O resultado também foi comprometido pelas paradas das plataformas P-25 (Albacora), P-26 e P-35 (Marlim) e FPSO-MLS (Marlim Sul). Segundo Estrella, com a entrada da P-48 ocorrida nesta segunda-feira, a unidade deverá estar produzindo 150 mil barris diários em meados de março. Um mês depois, a P-43 estará produzindo o mesmo volume. Em julho deverá estar normalizada a produção da FPSO Marlim Sul, que tem capacidade de 100 mil barris por dia. Para dezembro, está prevista a entrada em operação da P-34 (Jubarte Fase 1), com capacidade de 60 mil barris diários. "Isso não quer dizer que vamos para 2 milhões, porque há as paradas programadas, além de outros fatores, como o declínio natural dos campos, por exemplo", destacou o diretor de E&P.
As vendas líquidas da Petrobras em 2004 totalizaram R$ 108,2 bilhões, indicando um aumento de R$ 12,5 bilhões sobre 2003, o que contribuiu para o resultado recorde do exercício.
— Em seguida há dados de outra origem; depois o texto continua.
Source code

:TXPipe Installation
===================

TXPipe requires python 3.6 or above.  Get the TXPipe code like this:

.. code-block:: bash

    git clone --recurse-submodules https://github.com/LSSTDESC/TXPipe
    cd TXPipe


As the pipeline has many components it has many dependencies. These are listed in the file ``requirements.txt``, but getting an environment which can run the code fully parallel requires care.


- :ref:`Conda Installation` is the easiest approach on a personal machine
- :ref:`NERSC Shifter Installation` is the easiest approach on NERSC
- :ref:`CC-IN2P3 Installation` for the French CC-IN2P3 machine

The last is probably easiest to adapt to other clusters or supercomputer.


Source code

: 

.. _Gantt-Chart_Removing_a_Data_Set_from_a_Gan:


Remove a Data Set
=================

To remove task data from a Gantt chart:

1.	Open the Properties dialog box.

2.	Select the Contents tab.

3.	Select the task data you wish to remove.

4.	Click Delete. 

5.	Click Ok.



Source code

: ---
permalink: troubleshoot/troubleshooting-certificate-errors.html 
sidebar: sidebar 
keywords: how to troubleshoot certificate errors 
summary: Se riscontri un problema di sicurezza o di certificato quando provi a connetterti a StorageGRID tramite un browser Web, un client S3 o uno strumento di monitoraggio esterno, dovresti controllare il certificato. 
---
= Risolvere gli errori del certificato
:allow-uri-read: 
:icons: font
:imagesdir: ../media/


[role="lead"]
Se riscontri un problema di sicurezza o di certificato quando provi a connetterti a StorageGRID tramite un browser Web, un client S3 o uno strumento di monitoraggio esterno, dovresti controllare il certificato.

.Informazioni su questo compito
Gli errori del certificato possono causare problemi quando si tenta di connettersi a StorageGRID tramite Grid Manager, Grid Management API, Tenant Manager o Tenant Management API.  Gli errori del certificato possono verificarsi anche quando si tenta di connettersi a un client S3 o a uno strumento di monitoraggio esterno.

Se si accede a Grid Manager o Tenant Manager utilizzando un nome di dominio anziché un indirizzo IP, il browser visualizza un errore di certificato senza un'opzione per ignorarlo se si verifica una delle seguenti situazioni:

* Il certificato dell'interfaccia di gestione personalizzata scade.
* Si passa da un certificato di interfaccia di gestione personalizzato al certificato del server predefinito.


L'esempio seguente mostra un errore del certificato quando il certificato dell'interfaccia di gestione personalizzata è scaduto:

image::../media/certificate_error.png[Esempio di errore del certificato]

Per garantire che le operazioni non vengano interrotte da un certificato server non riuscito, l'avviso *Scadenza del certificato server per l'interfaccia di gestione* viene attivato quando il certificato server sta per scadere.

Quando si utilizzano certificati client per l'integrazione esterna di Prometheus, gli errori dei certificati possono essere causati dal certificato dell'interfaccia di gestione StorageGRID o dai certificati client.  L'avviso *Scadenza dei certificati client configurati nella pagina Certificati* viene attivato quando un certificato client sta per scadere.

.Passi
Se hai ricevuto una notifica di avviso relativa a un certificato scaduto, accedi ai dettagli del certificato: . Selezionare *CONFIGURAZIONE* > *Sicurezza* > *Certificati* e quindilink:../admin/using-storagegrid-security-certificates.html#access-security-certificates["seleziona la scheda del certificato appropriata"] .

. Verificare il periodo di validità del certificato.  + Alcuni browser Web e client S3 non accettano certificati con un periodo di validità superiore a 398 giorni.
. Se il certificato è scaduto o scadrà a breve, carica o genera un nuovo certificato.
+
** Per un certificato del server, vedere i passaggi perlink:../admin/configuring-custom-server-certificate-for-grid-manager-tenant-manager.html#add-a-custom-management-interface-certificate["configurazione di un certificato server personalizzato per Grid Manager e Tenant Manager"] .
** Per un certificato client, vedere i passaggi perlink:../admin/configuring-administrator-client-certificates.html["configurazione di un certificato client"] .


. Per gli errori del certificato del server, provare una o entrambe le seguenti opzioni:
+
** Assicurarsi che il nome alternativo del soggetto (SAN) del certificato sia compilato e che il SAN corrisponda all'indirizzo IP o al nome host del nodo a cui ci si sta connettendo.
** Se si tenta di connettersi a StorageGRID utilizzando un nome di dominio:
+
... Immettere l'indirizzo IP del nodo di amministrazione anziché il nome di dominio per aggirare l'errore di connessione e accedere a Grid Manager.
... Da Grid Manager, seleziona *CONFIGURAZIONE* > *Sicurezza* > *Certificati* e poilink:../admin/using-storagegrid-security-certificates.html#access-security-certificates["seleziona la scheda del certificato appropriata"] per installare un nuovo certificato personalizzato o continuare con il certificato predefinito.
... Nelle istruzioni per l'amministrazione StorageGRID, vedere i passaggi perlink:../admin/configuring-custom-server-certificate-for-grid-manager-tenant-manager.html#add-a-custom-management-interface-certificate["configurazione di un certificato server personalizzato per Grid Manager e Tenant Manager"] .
Além da elevação dos volumes vendidos, a expansão foi influenciada pelos preços dos derivados no mercado interno, balizado pelos preços internacionais.
O resultado também foi favorecido pela redução da conta de outras despesas operacionais, no valor de R$ 2,7 bilhões, devido principalmente à não repetição do provisionamento para perdas com exposição financeiras em negócios de energia (R$ 2,1 bilhões provisionados em 2003) e ao reconhecimento de uma provisão de R$ 330 milhões, para ajuste ao valor de mercado, de turbogeradores a gás. As despesas financeiras líquidas, no valor de R$ 2,4 bilhões, aumentaram como conseqüência de perdas com operações com derivativos, que somaram R$ 654 milhões, e do pagamento de juros sobre diversos empréstimos da Petrobras Energia Particiopaciones S.A. (Pepsa), no total de R$ 495 milhões.